- Aim of the task -
Set down the listing exactly as given, minus images.

[Exercise data Boundary: Start]

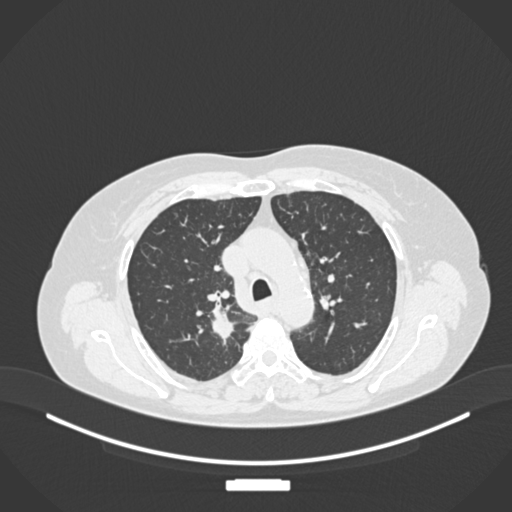
Chest CT, one axial slice. Position 181 of 237 along the scan axis. Reconstruction kernel B30f. Lung window (W 1500 / L -600 HU). 1 mm slice thickness. 512 × 512 image matrix, field of view 400 × 400 mm. Patient: female, 62 years. Case-level facts recorded for this patient, not image findings: clinical TNM (as recorded): T1c N1 M0.
Outlined on this slice (rectangle marked by the reading radiologist):
- lung tumour (recorded histology: squamous cell carcinoma): box from (x=206, y=296) to (x=237, y=345) px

[Exercise data Boundary: End]

- Solution to this exercise -
Chest CT, one axial slice. Position 181 of 237 along the scan axis. Reconstruction kernel B30f. Lung window (W 1500 / L -600 HU). 1 mm slice thickness. 512 × 512 image matrix, field of view 400 × 400 mm. Patient: female, 62 years. Case-level facts recorded for this patient, not image findings: clinical TNM (as recorded): T1c N1 M0.
Outlined on this slice (rectangle marked by the reading radiologist):
- lung tumour (recorded histology: squamous cell carcinoma): box from (x=206, y=296) to (x=237, y=345) px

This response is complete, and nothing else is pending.